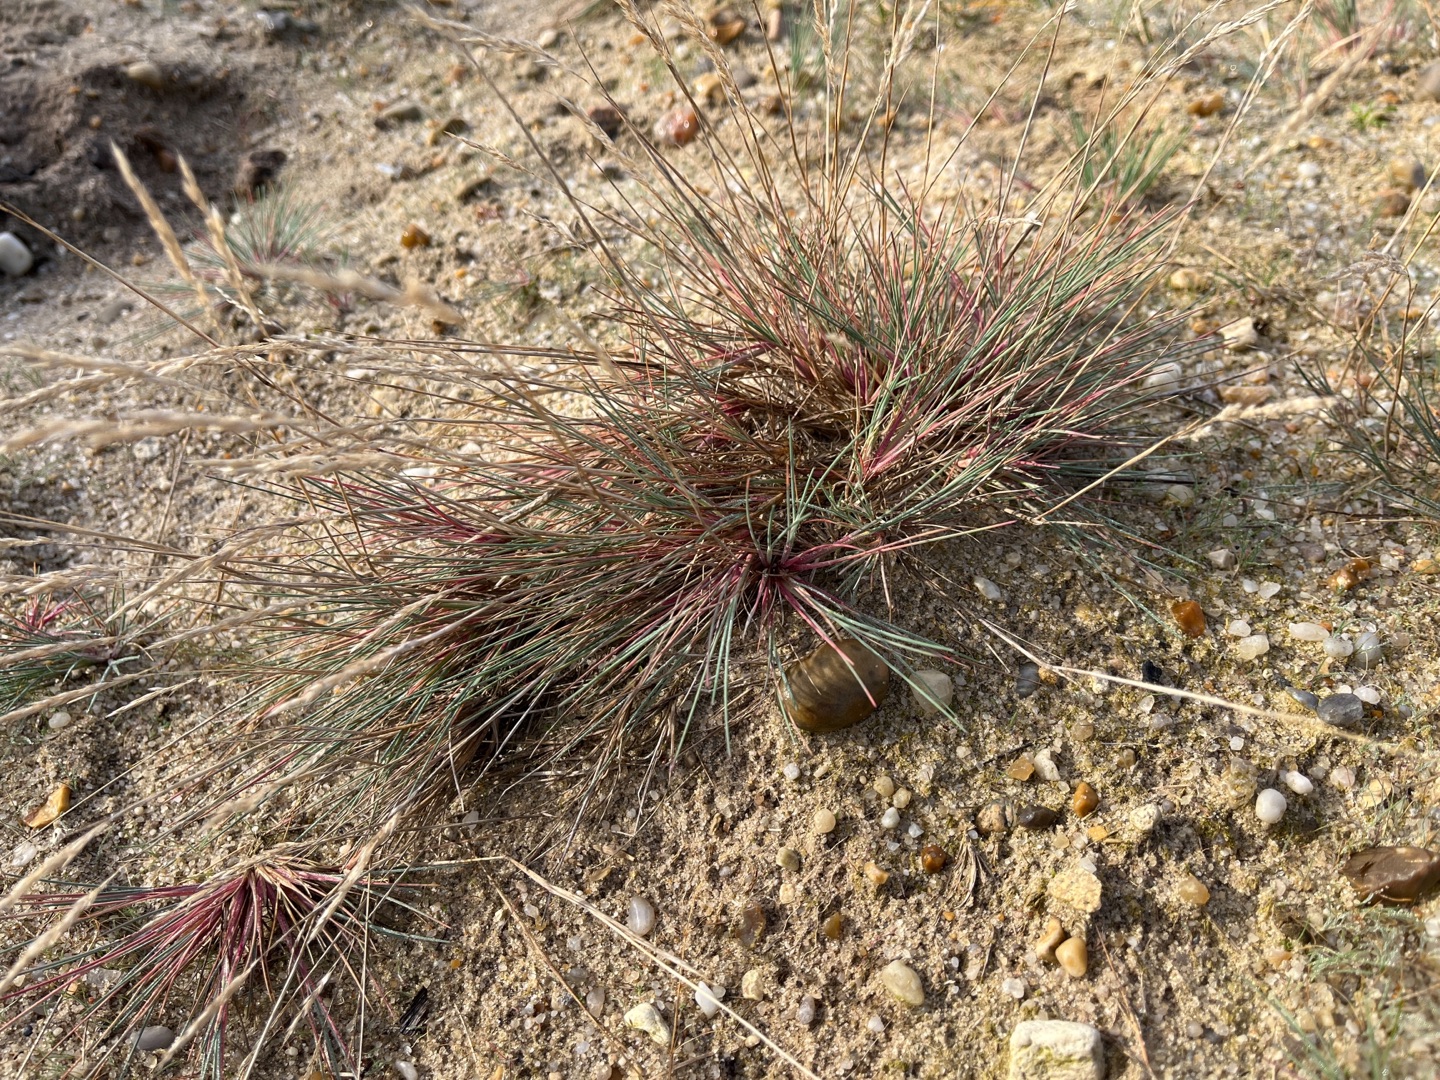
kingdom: Plantae
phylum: Tracheophyta
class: Liliopsida
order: Poales
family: Poaceae
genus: Corynephorus
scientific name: Corynephorus canescens
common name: Sandskæg
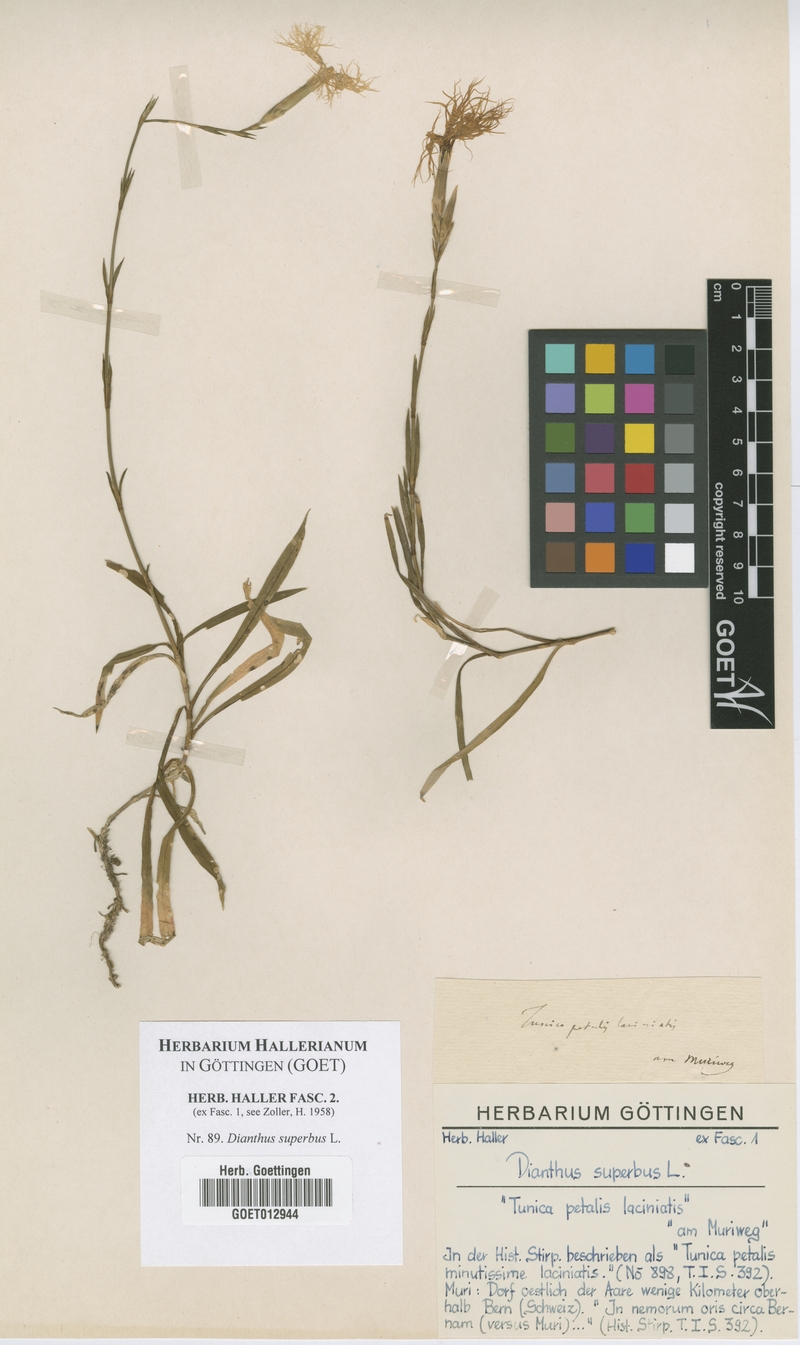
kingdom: Plantae
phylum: Tracheophyta
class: Magnoliopsida
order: Caryophyllales
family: Caryophyllaceae
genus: Dianthus
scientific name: Dianthus superbus
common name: Fringed pink
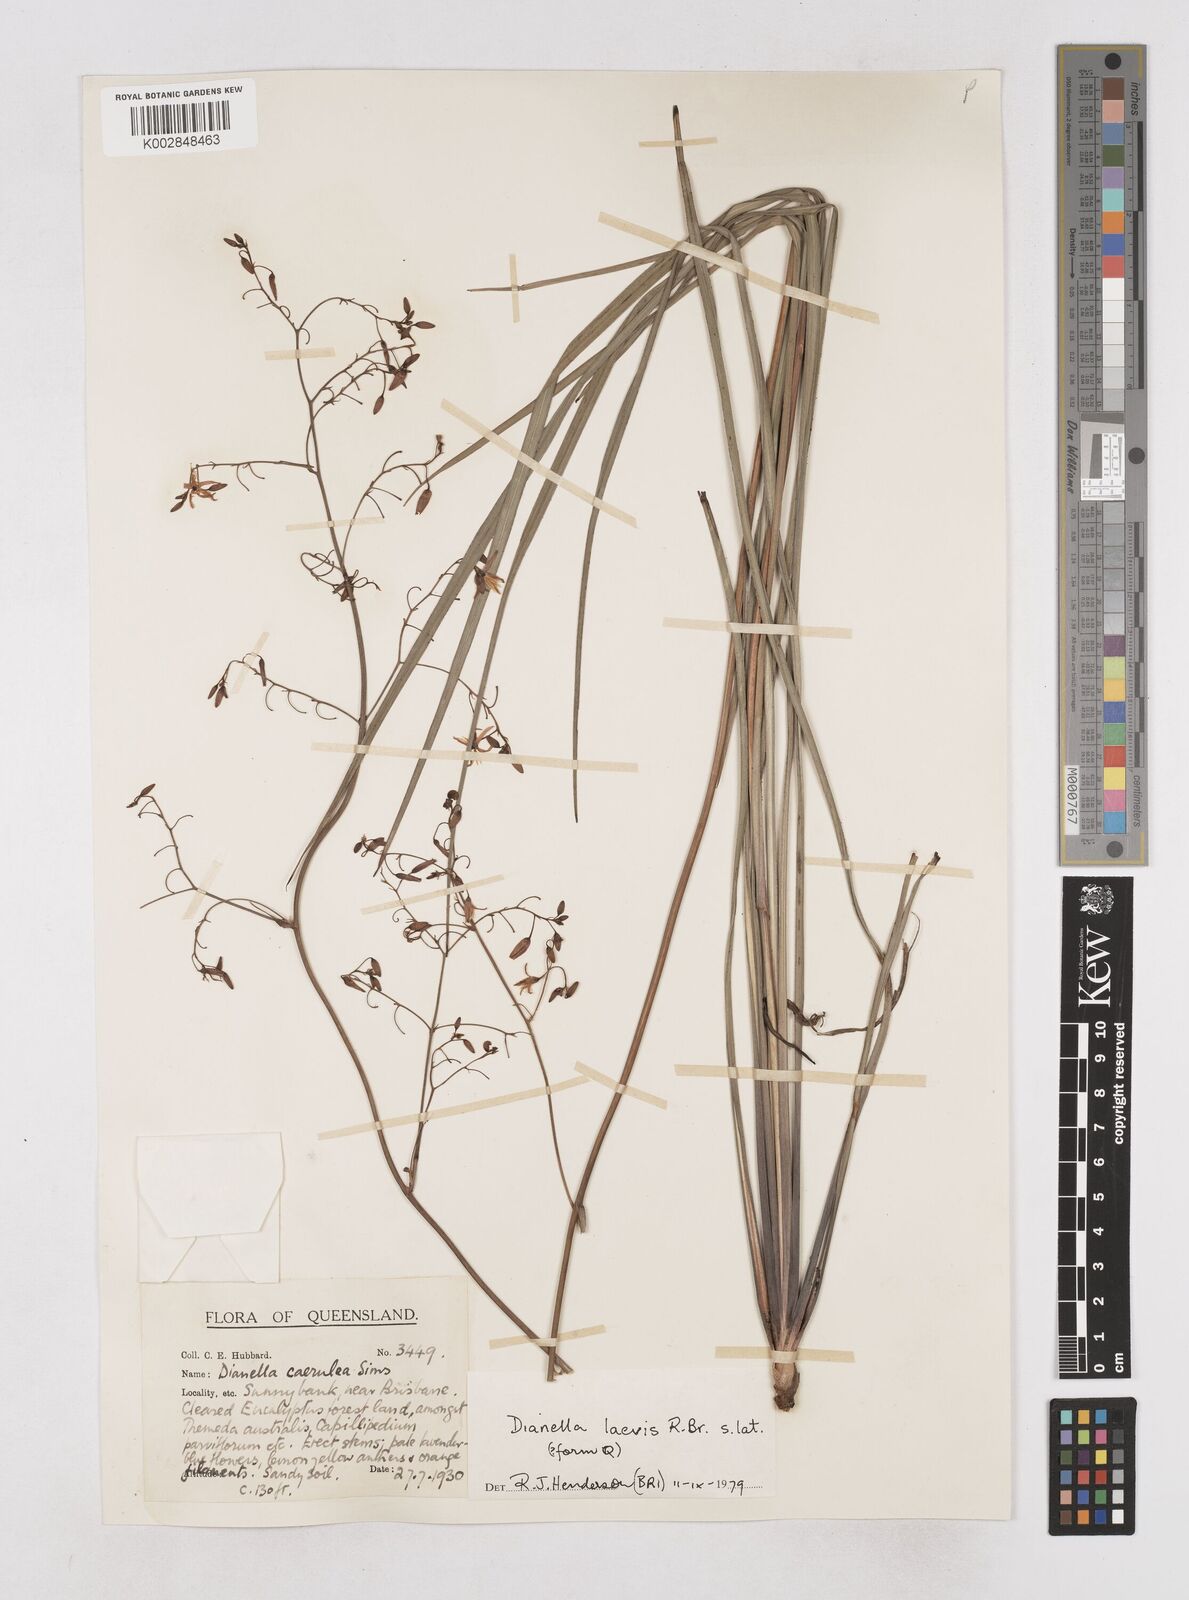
= = = = = = =
Repeat the data word for word, starting at the line with "class: Liliopsida" and continuing up to and including the last line of the data. Leave the pictures out of your answer.

class: Liliopsida
order: Poales
family: Poaceae
genus: Corynephorus
scientific name: Corynephorus canescens
common name: Sandskæg
kingdom: Plantae
phylum: Tracheophyta
class: Magnoliopsida
order: Caryophyllales
family: Caryophyllaceae
genus: Dianthus
scientific name: Dianthus superbus
common name: Fringed pink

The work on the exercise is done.